Matthew and the Atlas
Matthew and the Atlas
- Singer/Songwriter
When it came time for fifth full-length ‘Many Times,’ Matt Hegarty needed to try something different. The Aldershot songwriter, better known as Matthew and The Atlas, was keen to follow up 2023’s ‘This Place We Live’ quickly, jumping straight back into the studio at the end of that same year. Tapping up Bear’s Den member and producer Kev Jones for the challenge, they approached ‘Many Times’ with a production style antithetical to its title: each song was to be recorded in as few takes as possible, stripped-back and direct-to-tape, with no overdubs.
This process, the pair explain, was intended to capture Matt’s songwriting in its purest form. Recorded over just two days at the iconic Rockfield Studios in Monmouth, Wales, “the idea was just to capture a moment in time that is very, very honest and open,” Jones says. Inspired in part by Nick Drake’s ‘Pink Moon’ (which was itself captured over just two nights).

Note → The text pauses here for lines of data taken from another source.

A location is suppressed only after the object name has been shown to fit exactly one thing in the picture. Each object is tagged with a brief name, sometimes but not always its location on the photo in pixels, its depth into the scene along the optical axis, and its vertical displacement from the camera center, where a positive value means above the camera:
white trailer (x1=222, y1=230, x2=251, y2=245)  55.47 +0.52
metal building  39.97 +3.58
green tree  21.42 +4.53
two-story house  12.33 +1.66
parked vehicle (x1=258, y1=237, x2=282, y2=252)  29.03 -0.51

“We said to ourselves that I shouldn’t rehearse too much,” says Matt. “It’s a balancing act – you have to write the songs, and know the melody and the lyrics, and how you’re going to perform it. But only up to a point – you’re still trying to capture something a bit truer to its original form; something you haven’t over-rehearsed or refined down.”

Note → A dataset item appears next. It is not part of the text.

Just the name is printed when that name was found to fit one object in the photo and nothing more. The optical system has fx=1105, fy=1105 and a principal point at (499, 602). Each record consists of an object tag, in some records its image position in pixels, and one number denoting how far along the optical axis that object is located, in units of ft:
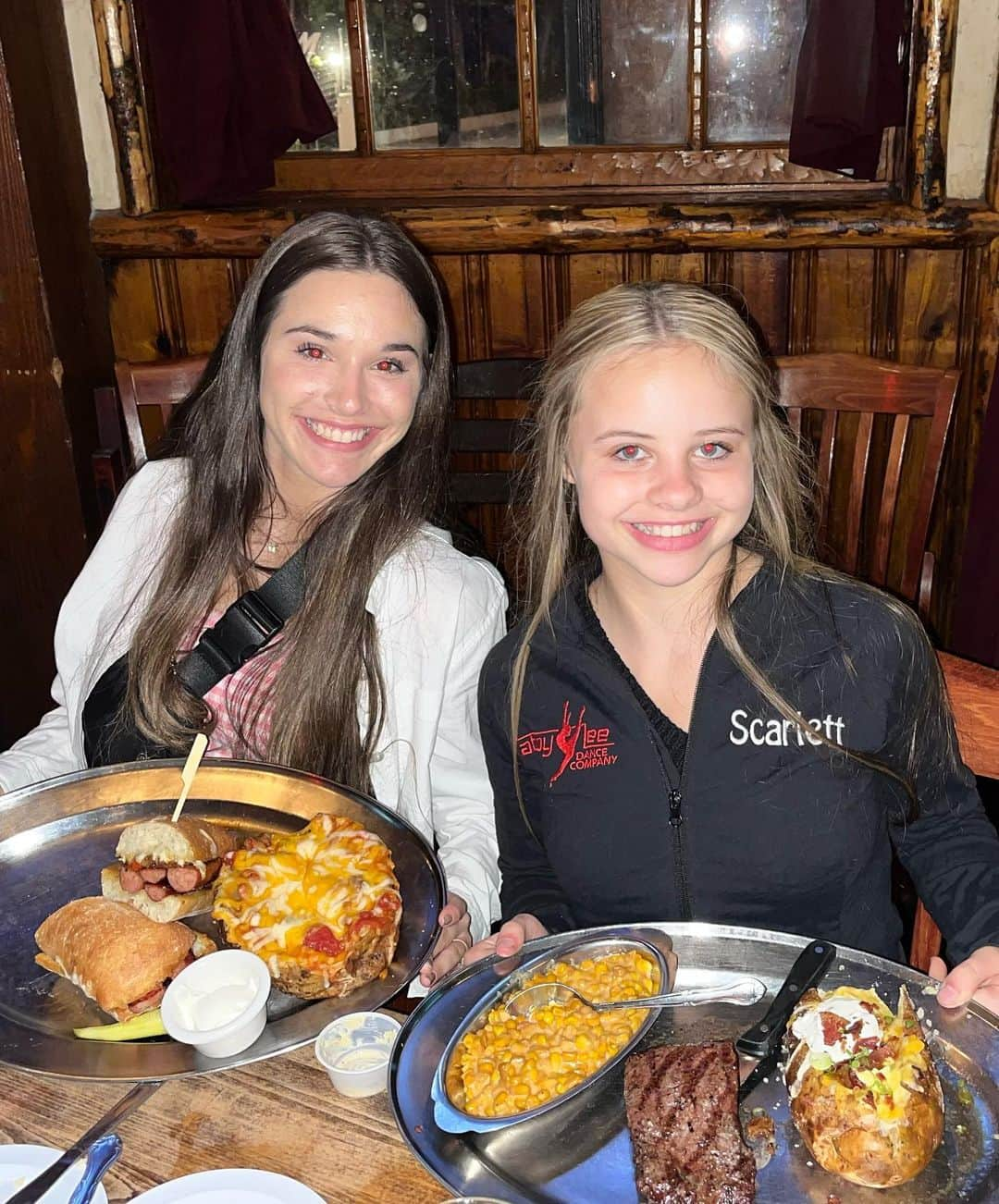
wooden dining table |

It’s an approach that was taken to avoid the slow gestation process and over-thinking that Matt openly admits led to the four-year gap between his previous two albums. “I definitely tend to disappear into my studio space,” he says of previous records, “There’s definitely been a lot of overthinking in my home studio, and working on things, and taking a lot longer than I thought.”

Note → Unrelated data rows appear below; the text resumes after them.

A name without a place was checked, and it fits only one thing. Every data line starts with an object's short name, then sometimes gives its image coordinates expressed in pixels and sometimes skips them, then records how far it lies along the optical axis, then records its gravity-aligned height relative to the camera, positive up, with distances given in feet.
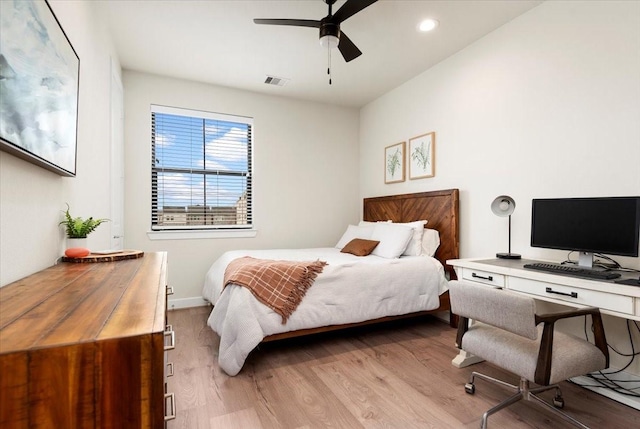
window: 12.97 +1.81
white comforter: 7.67 -2.45
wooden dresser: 1.90 -1.00
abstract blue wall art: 3.44 +1.65
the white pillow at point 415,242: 11.28 -1.04
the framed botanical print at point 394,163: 13.62 +2.24
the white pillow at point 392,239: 11.21 -0.96
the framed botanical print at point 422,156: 12.10 +2.30
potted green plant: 5.68 -0.35
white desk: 5.44 -1.48
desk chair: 5.06 -2.34
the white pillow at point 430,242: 11.39 -1.04
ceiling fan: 7.15 +4.59
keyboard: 5.91 -1.15
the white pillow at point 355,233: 13.37 -0.89
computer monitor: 6.15 -0.24
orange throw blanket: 8.08 -1.78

For ‘Many Times,’ then, it was a total about-face in terms of approach. “I really wanted to do the complete opposite of that,” Matt explains, “and not think about instrumentation – just think about songwriting.”
Capturing those songs in their rawest form led to some of ‘Many Times” most stunning moments coming from the most unlikely of places. From the engineer running around the studio mid-take, to re-position microphones while Matt was still ‘in the zone,’ to rhythmic thigh slaps from Kev during the recording of ‘Standing Here’ adding one of the record’s only embellishments – and taking the track to a new dimension in the process – it’s a record that thrives on its simplicity. “It’s because the elements are so simple, the minutiae is massive,” says Matt.
“There was always an element of uncertainty about it, which I think was a good thing,” he continues of the recording process. Recording to tape – an expensive method in an increasingly digital age – “gave it an element of pressure,” he admits. But despite the pressure Matt might have felt, ‘Many Times’ feels like Matthew and The Atlas’ most effortless release in a decade.
“You’ve got nowhere to hide, the songs have to speak for themselves,” says Kev of the approach, and it’s something Matt agrees with. The result is a record which houses some of Matthew and The Atlas’ most brilliant songs to date.
Joel Porter
- Singer/Songwriter
Joel Porter sits in his studio in Nashville, an heirloom of sorts, where you can still hear the echoing sounds of a decade’s worth of music from the journeyman artists who helped usher him toward his version of a modern bard’s life. As an artist, composer, producer, and songwriter, Porter’s work embodies the endless landscapes of a youth spent in the plains of North Dakota, shifting borders of a genre often reduced to “alternative folk.” His latest release, A Costly Collection (2023), marks a continued journey with long-time collaborator Eric Hillman of Foreign Fields, following the path laid by the Mountain Twin EP (2017) and the Hiraeth EP (2018). Porter’s songs delve into the complexities of family, solitude, and the quiet tension of being both connected and isolated. On St. Anthony (from Mountain Twin), we eavesdrop on his apprehension to “writing songs that make my father cry.” In Amaranthine (from Hiraeth), we witness his plea to “tempt a friendly death, among my reminisced,” a meditation on loss and connection. By the time we reach “on your nape, I trace your spots and markers” in Little Tooth (from A Costly Collection), the listener is swept into Porter’s intimate world, where love, vulnerability, and change coalesce. Porter and Hillman form a sonic guyline— a creative thread running through a genre often muddled by fleeting trends and hollow experimentation. Their music is an invitation to a prodigal world, equal parts storytelling and confession, and a prompt to explore and understand the universal joys and struggles of the human journey a little better.